EXERCISE:
List each line of the data that holds the string "thumb".

Human keypoint data
+++

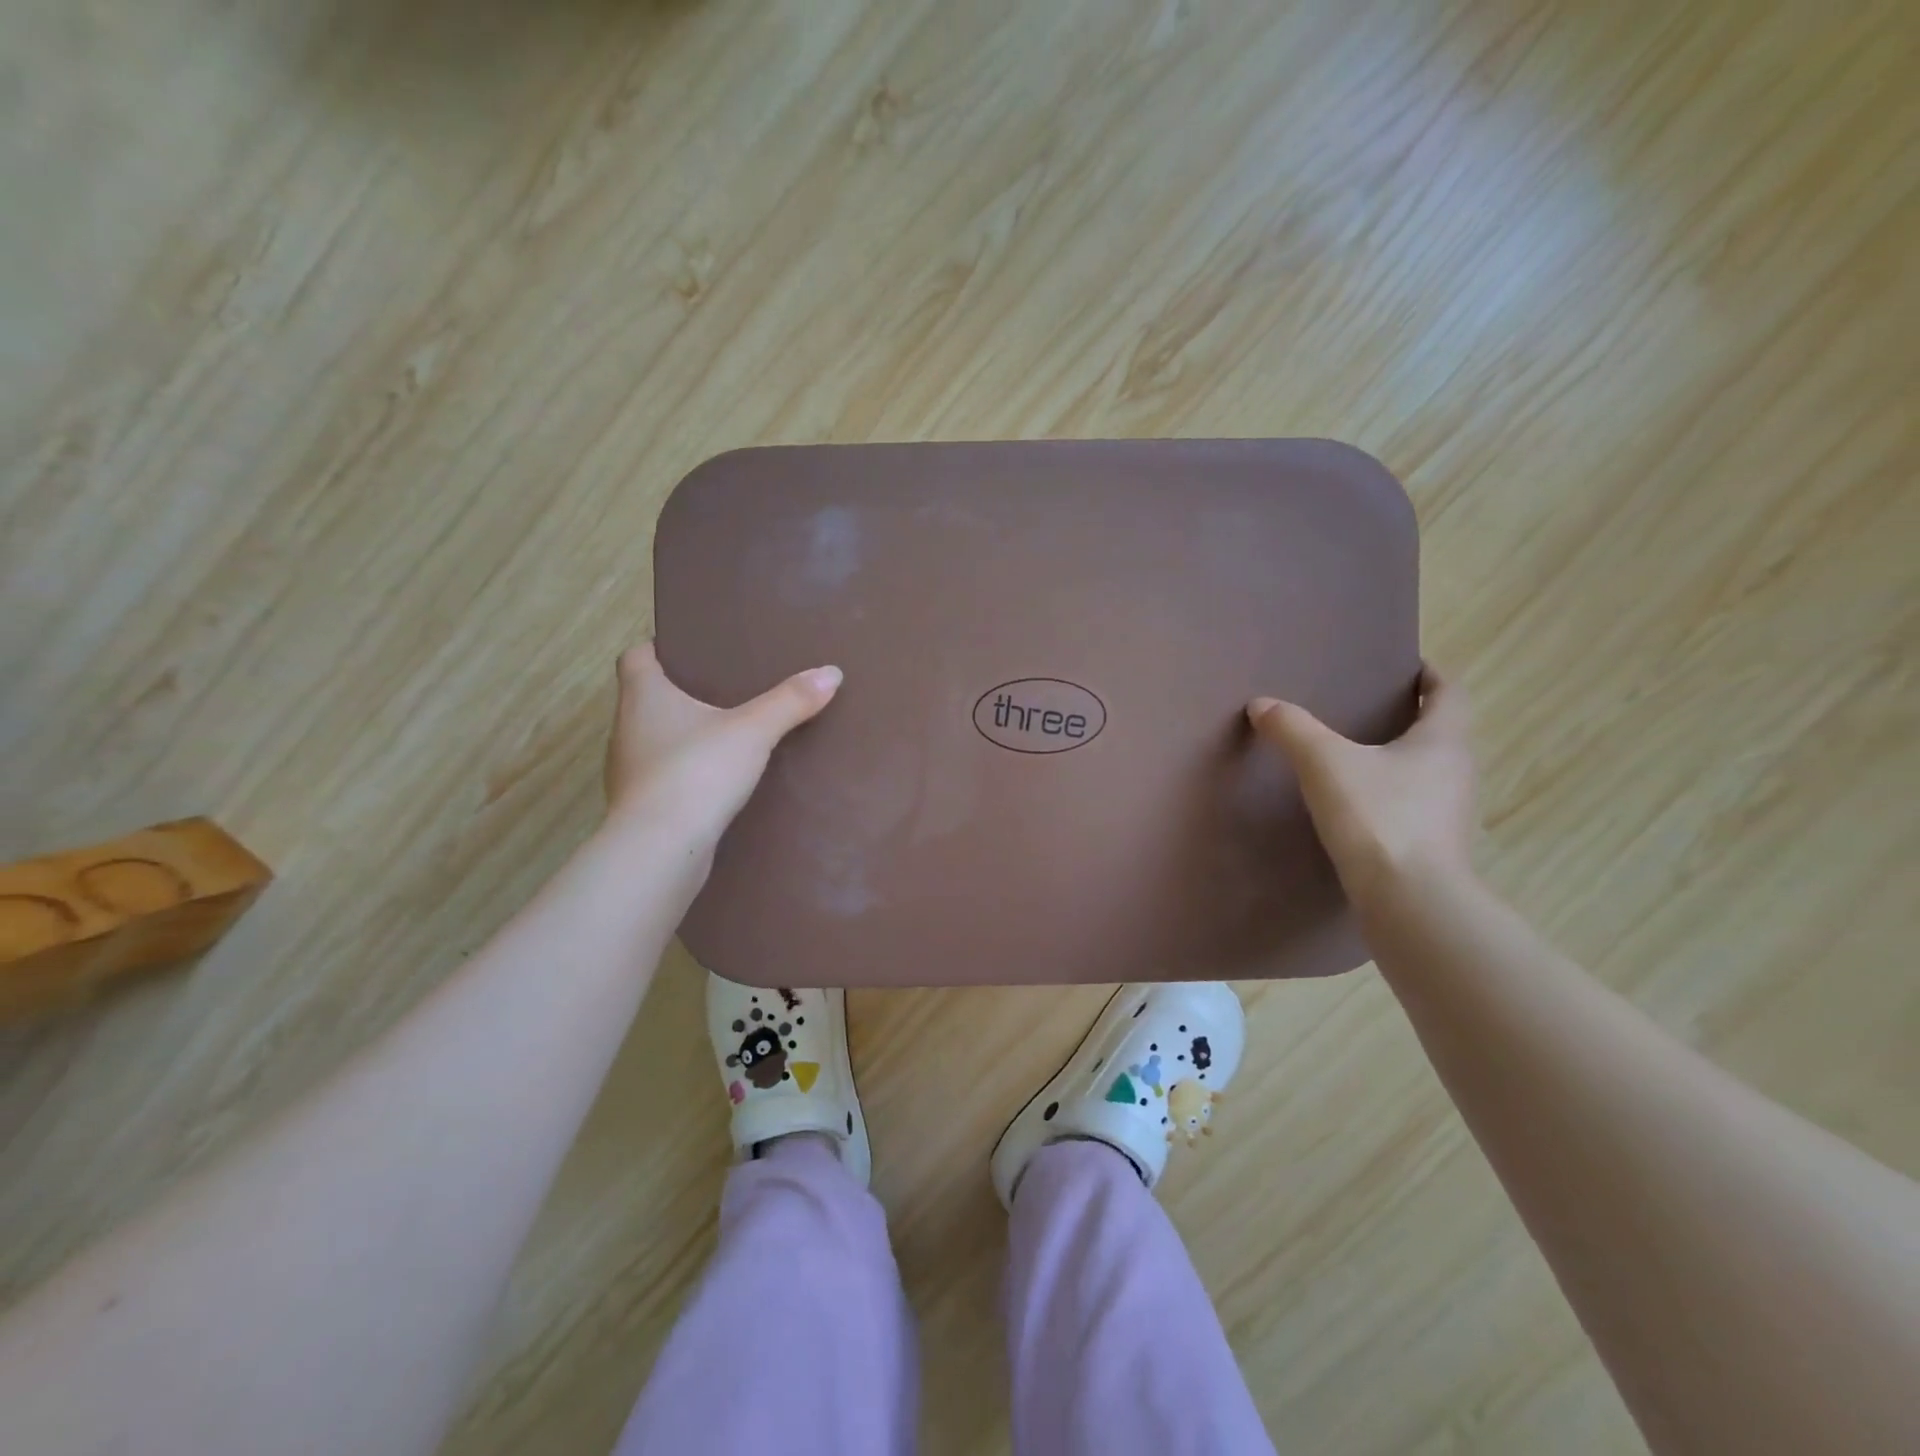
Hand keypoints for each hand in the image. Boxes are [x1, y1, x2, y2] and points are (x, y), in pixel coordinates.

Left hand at [604, 644, 841, 848]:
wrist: (660, 849)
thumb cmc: (697, 772)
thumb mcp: (753, 731)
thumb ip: (790, 701)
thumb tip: (831, 672)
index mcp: (642, 697)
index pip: (634, 658)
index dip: (657, 648)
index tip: (690, 651)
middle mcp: (626, 729)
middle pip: (645, 698)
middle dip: (679, 693)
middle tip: (722, 689)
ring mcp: (628, 771)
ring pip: (653, 739)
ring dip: (681, 735)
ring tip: (724, 734)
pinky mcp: (640, 806)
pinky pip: (662, 777)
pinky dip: (684, 772)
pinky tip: (715, 780)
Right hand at [1247, 667, 1476, 909]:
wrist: (1409, 902)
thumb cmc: (1378, 817)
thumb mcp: (1325, 764)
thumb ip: (1293, 730)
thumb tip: (1261, 703)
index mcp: (1442, 742)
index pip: (1450, 695)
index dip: (1433, 677)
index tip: (1410, 667)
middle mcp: (1457, 774)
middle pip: (1441, 735)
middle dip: (1412, 719)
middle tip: (1371, 710)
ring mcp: (1450, 815)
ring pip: (1429, 774)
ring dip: (1402, 761)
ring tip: (1358, 758)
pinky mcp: (1434, 849)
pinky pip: (1414, 808)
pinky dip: (1392, 798)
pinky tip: (1358, 808)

+++

TASK RESULT:
thumb cmc: (697, 772)
thumb mcp: (753, 731)
thumb ip: (790, 701)
thumb tip: (831, 672)
thumb cmc: (1378, 817)
thumb mcp: (1325, 764)
thumb ip: (1293, 730)
thumb tip: (1261, 703)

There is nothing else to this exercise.